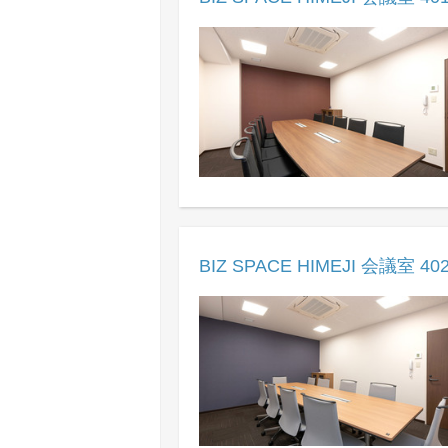
BIZ SPACE HIMEJI 会議室 40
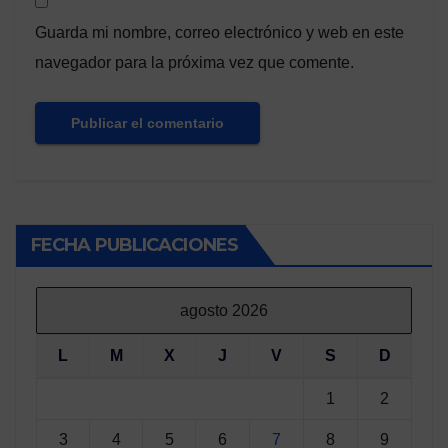
Guarda mi nombre, correo electrónico y web en este
navegador para la próxima vez que comente.
FECHA PUBLICACIONES
agosto 2026
L
M
X
J
V
S
D
1
2
3
4
5
6
7
8
9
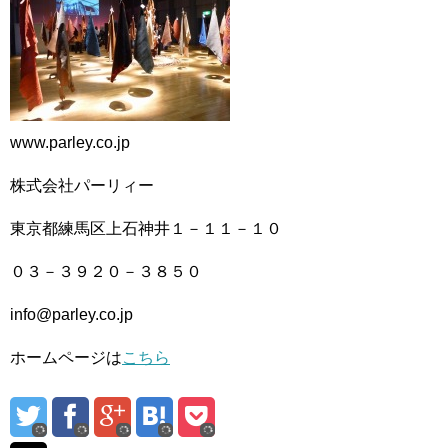
www.parley.co.jp
株式会社パーリィー
東京都練馬区上石神井１－１１－１０
０３－３９２０－３８５０
info@parley.co.jp
ホームページは
こちら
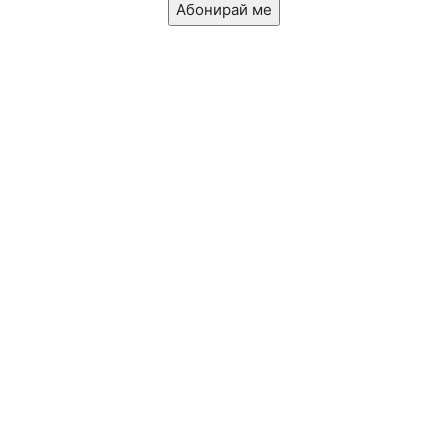
Абонирай ме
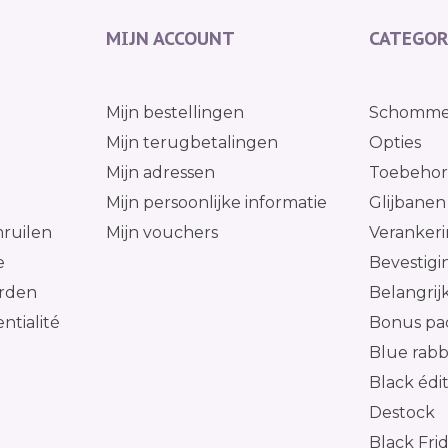
MIJN ACCOUNT
CATEGOR
g
Mijn bestellingen
Schomme
Mijn terugbetalingen
Opties
Mijn adressen
Toebehore
l
Mijn persoonlijke informatie
Glijbanen
ruilen
Mijn vouchers
Verankeri
e
Bevestig
rden
Belangrij
ntialité
Bonus pa
Blue rabb
Black édi
Destock
Black Fri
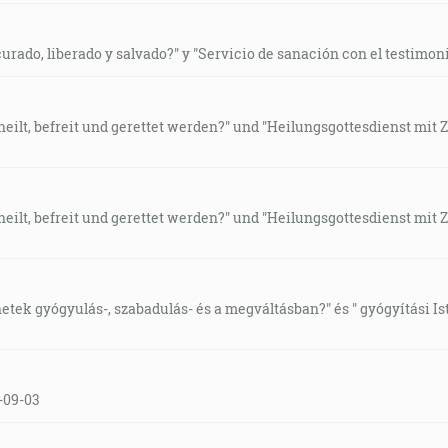
rado, liberado y salvado?" y "Servicio de sanación con el testimoni
eilt, befreit und gerettet werden?" und "Heilungsgottesdienst mit Z
eilt, befreit und gerettet werden?" und "Heilungsgottesdienst mit Z
ek gyógyulás-, szabadulás- és a megváltásban?" és " gyógyítási Ist
-09-03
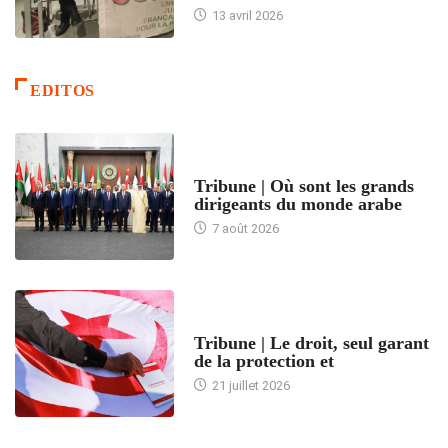
13 avril 2026
EDITOS
ACCUEIL
Tribune | Où sont les grands
dirigeants du monde arabe
7 août 2026
ACCUEIL
Tribune | Le droit, seul garant
de la protection et
21 juillet 2026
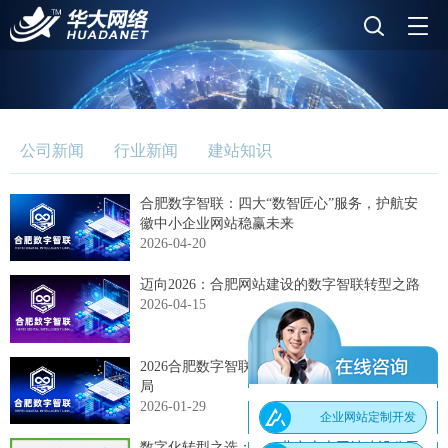
公司新闻
行业新闻
建站知识
合肥数字智联：四大“数智匠心”服务，护航安
徽中小企业网站稳赢未来
2026-04-20
迈向2026：合肥网站建设的数字智联转型之路
2026-04-15
2026合肥数字智联：5大趋势重塑网站制作新格
局
2026-01-29
企业网站定制开发
数字化转型之选：2026北京十大网站建设公司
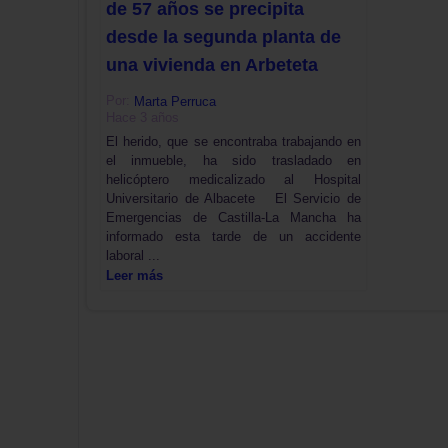
de 57 años se precipita
desde la segunda planta de
una vivienda en Arbeteta
Por:
Marta Perruca
Hace 3 años
El herido, que se encontraba trabajando en
el inmueble, ha sido trasladado en
helicóptero medicalizado al Hospital
Universitario de Albacete El Servicio de
Emergencias de Castilla-La Mancha ha
informado esta tarde de un accidente
laboral ...
Leer más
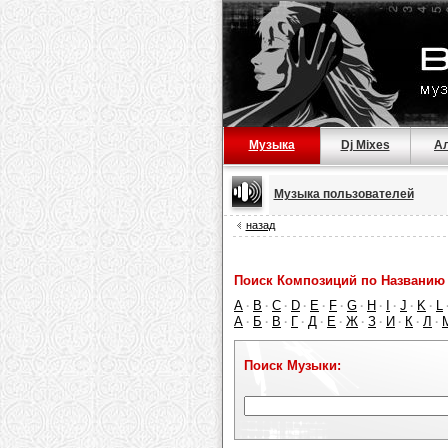
Музыка
Dj Mixes
А
Музыка пользователей
назад
Поиск Композиций по Названию 
A
B
C
D
E
F
G
H
I
J
K
L
·
·
·
·
·
·
·
·
·
·
·
А
Б
В
Г
Д
Е
Ж
З
И
К
Л
·
·
·
·
·
·
·
·
·
·
·
Поиск Музыки:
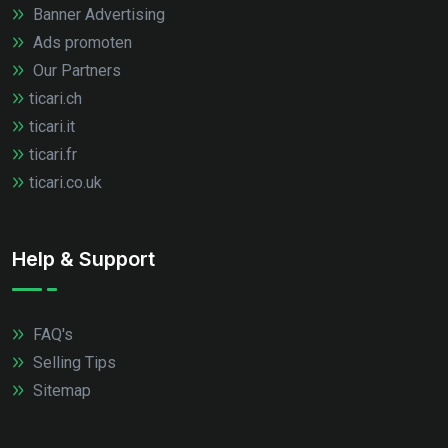
Banner Advertising
Ads promoten
Our Partners
ticari.ch
ticari.it
ticari.fr
ticari.co.uk
Help & Support
FAQ's
Selling Tips
Sitemap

━━━━━━

> [EXERCISE]
The records above are to be copied exactly, without their pictures.

> [TASK ANSWER]
BIZ SPACE HIMEJI 会議室 40
Guarda mi nombre, correo electrónico y web en este
navegador para la próxima vez que comente.
FECHA PUBLICACIONES
agosto 2026
L
M
X
J
V
S
D
1
2
3
4
5
6
7
8
9
www.parley.co.jp
株式会社パーリィー
東京都練馬区上石神井１－１１－１０
０３－３９２０－３８５０
info@parley.co.jp
ホームページは
こちら
Абонирай ме
MIJN ACCOUNT
CATEGOR
g
Mijn bestellingen
Schomme
Mijn terugbetalingen
Opties
Mijn adressen
Toebehore
l
Mijn persoonlijke informatie
Glijbanen
ruilen
Mijn vouchers
Verankeri
e
Bevestig
rden
Belangrij
ntialité
Bonus pa
Blue rabb
Black édi
Destock
Black Fri
rado, liberado y salvado?" y "Servicio de sanación con el testimoni
eilt, befreit und gerettet werden?" und "Heilungsgottesdienst mit Z
eilt, befreit und gerettet werden?" und "Heilungsgottesdienst mit Z
ek gyógyulás-, szabadulás- és a megváltásban?" és " gyógyítási Ist
-09-03
13 avril 2026
EDITOS
ACCUEIL
Tribune | Où sont les grands
dirigeants du monde arabe
7 août 2026
ACCUEIL
Tribune | Le droit, seul garant
de la protection et
21 juillet 2026
公司新闻
行业新闻
建站知识
合肥数字智联：四大“数智匠心”服务，护航安
徽中小企业网站稳赢未来
2026-04-20
迈向2026：合肥网站建设的数字智联转型之路
2026-04-15
2026合肥数字智联：5大趋势重塑网站制作新格
局
2026-01-29
企业网站定制开发
数字化转型之选：2026北京十大网站建设公司
de 57 años se precipita
desde la segunda planta de
una vivienda en Arbeteta
Por:
Marta Perruca
Hace 3 años
El herido, que se encontraba trabajando en
el inmueble, ha sido trasladado en
helicóptero medicalizado al Hospital
Universitario de Albacete El Servicio de
Emergencias de Castilla-La Mancha ha
informado esta tarde de un accidente
laboral ...
Leer más
Музыка
Dj Mixes
А
Музыка пользователей
назад
Поиск Композиций по Названию 
A
B
C
D
E
F
G
H
I
J
K
L
·
·
·
·
·
·
·
·
·
·
·
А
Б
В
Г
Д
Е
Ж
З
И
К
Л
·
·
·
·
·
·
·
·
·
·
·
Поиск Музыки:
Banner Advertising
Ads promoten
Our Partners
ticari.ch
ticari.it
ticari.fr
ticari.co.uk
Help & Support
FAQ's
Selling Tips
Sitemap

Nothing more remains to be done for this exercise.